Work task 1 =
Translate this sentence from the commentary on Abbas and the PLO into Spanish: "The Gaza-headquartered Movement is calling on Palestinian factions not to participate."
Work task 2 =
According to the commentary on Abbas and the PLO, where is the two-day PNC session scheduled to be held?
Work task 3 =
Continue the commentary on Abbas and the PLO, starting after its final sentence.

Extracted text =
Abbas, like his predecessor Yasser Arafat, has used and discarded the 
PLO and its various, now near-defunct, institutions as his personal 
political playground: summoning PNC members to vote on pre-determined 
and decided agendas and to cast and re-cast roles within the PLO’s 
Executive Committee as a way to punish and reward.

Now, at the age of 80, Abbas is obviously concerned about his legacy, 
the fate of the PLO and his Palestinian Authority (PA), once he is gone. 
Whatever political maneuvering he has planned for the future (including 
the selection of new Executive Committee members, which will be overseen 
by him and by his allies) is hardly encouraging. According to the Unity 
deal signed between Abbas’ faction, Fatah and Hamas, the restructuring 
of the PLO as a pre-requisite to include both Hamas and the Islamic 
Jihad in one unifying and relatively representative Palestinian body was 
a top priority.

Well, not anymore. Hamas is furious with Abbas’ call for reconvening the 
PNC, a two-day session scheduled to be held in Ramallah, West Bank next 
month. The Gaza-headquartered Movement is calling on Palestinian 
factions not to participate. Either way, further Palestinian disunity is 
assured.

Given records =
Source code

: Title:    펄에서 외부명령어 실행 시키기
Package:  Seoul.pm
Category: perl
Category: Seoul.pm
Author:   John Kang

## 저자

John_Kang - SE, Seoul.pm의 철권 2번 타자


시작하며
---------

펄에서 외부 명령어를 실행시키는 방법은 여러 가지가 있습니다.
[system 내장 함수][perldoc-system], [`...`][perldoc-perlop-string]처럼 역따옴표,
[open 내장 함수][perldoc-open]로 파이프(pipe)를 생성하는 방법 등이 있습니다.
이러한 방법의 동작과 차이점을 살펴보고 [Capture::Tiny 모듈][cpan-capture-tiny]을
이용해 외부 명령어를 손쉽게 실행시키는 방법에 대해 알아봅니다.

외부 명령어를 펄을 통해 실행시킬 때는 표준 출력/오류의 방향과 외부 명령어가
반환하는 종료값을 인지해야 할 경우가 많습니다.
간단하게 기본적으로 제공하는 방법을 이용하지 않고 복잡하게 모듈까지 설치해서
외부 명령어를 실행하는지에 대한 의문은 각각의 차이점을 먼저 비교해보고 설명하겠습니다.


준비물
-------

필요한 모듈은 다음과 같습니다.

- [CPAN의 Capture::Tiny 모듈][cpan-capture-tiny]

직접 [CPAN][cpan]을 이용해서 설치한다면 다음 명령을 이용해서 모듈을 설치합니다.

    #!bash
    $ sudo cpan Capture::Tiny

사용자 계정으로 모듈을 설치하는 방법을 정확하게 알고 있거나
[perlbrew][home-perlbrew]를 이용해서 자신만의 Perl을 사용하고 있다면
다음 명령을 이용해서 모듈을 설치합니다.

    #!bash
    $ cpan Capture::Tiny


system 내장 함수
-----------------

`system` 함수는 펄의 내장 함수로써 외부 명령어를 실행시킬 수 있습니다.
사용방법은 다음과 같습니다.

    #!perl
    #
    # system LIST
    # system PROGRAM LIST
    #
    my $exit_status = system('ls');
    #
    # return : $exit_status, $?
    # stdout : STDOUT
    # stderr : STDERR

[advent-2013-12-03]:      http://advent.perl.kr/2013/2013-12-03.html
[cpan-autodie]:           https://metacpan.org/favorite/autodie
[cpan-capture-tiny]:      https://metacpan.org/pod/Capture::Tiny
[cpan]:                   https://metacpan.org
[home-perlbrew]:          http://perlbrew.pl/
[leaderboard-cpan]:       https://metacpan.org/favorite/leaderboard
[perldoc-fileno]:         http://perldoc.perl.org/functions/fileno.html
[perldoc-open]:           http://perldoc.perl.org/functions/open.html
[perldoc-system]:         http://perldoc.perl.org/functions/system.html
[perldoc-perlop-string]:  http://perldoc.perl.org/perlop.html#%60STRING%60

Written response 1 =
El Movimiento con sede en Gaza está pidiendo a las facciones palestinas que no participen.

Written response 2 =
In Ramallah, West Bank.

Written response 3 =
Now that unity remains elusive, Hamas is seeking its own alternatives to 
breaking the Gaza siege by conducting what is being described as 
‘indirect talks’ with Israel, via the notorious former British Prime 
Minister, Tony Blair. The latter has reportedly met Hamas leader, Khaled 
Meshaal, on more than one occasion. The discussions included a long-term 
ceasefire between Hamas and Israel in exchange for the permission of a 
safe sea passage where Palestinians in Gaza can enjoy a degree of 
freedom, bypassing Israeli and Egyptian siege and restrictions.

Needless to say, if the reports regarding Blair’s role in the indirect 
negotiations and Hamas’ intentions are accurate, it would indeed be a 
great folly. On the one hand, Blair’s pro-Israel record disqualifies him 
from the role of any honest mediation. On the other, Resistance or truce 
is not a political decision to be determined by a single faction, no 
matter how great its sacrifices or how trustworthy its intentions.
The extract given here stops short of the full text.